Мы привыкли воспринимать такие перемены как некоторую объективную эволюцию нашего знания о мире. Мы вроде как накапливаем информацию, расширяем наши представления в ходе настойчивой познавательной деятельности, и мир постепенно, но неуклонно открывается нам во все большей полноте. В действительности, если что и меняется, то это мы сами, механизмы нашего мышления и их связность. А эта связность определяет целостность картины мира, доступной нам на каждом этапе развития.
МЫ СМОТРИМ В МИР И ВИДИМ ТАМ ОТРАЖЕНИЕ САМИХ СЕБЯ – ситуация описанная Станиславом Лемом в «Солярисе»… Неописуемо сложный мир открывает нам ровно то, что мы способны увидеть в нем. Не случайно современные теории пространства все более наполняются субъективизмом и сближаются с идеями, содержащимися в восточных мистических учениях[11]. Только наше изначальное сродство с этим миром позволяет избегать абсолютного субъективизма в этой картине. Не надо строить иллюзий: целостность и связность нашего мира, открытых нами законов, описывающих этот мир, есть целостность и связность нашего сознания. За его границами есть много еще чего другого, более высокого, нам – в нашем нынешнем качестве – не доступного[12].
Скованные стереотипами рационального мышления, мы не замечаем, насколько эмоциональное опережает рациональное в нашем восприятии. На раннем этапе своего развития мы вообще не думаем о пространстве, постигая мир близких предметов. Потом пространство возникает как испуг темной комнаты. Потом объекты связываются в мир, у него возникает граница, и то, что находится по другую сторону ее, для нас чуждо. Потом у нас возникает неодолимое желание эту границу преодолеть, хотя страх продолжает сжимать горло, а по спине пробегает холодок. Наконец, мы выходим в большой мир, становимся самостоятельными, и пространство превращается в символ возможного, становится синонимом свободы. Пространство становится простором, который обещает новую жизнь, дарит новые перспективы, нового себя, пространство начинает манить, притягивать, завораживать. Мы начинаем устремляться в пространство, покорять его. По мере раскрытия пространства вырабатывается язык, ощущение сродства… С помощью понятий мы опредмечиваем его, и здесь возникает иллюзия, что понятия первичны, что они являются основой, каркасом наших отношений с миром, с пространством. Пространство наполняется глубоким смыслом, и для каждого этот смысл оказывается сугубо индивидуальным, личностным.

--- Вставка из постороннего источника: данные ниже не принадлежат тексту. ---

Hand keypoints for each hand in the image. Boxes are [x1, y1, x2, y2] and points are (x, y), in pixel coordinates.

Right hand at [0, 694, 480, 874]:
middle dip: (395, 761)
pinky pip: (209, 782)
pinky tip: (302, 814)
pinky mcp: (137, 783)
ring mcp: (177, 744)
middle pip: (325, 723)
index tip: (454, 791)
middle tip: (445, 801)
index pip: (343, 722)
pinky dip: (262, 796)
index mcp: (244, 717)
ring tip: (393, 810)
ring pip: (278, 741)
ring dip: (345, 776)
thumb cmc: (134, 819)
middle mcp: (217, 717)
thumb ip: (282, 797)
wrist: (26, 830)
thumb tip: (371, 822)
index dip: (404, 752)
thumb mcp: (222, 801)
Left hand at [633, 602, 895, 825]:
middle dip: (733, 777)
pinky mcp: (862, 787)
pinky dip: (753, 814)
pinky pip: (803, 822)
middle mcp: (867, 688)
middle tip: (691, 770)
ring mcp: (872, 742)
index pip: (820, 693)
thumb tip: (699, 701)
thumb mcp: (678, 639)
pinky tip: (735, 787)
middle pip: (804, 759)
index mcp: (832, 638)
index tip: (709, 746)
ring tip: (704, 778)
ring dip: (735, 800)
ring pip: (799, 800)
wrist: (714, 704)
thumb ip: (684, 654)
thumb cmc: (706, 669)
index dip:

Наука в своем развитии идет тем же самым путем. Научное знание вторично по отношению к эмоциям, которыми откликаются мистики, поэты и художники. Ученый, как и всякий живой человек, должен сначала «пережить» пространство, совершить акт его «открытия», впустить его в свою душу или, напротив, развернуть свою душу во внешний мир. В противном случае мы имеем дело с ремесленниками от науки, которые могут ловко оперировать математическими процедурами, рассуждать о многомериях и многомириях, но к пространству это будет иметь мало отношения. Физика в этих случаях ловко прикрывается математикой.
11
Капра Ф. Дао физики. – СПб.: ОРИС, 1994.
12
Наш материальный мир, как показывают расчеты устойчив только в трех измерениях, соответственно более высокие размерности могут предполагать мир иного качества. Мы можем догадываться об этом мире на основе тренда нашего развития, понимаемого с пространственных позиций.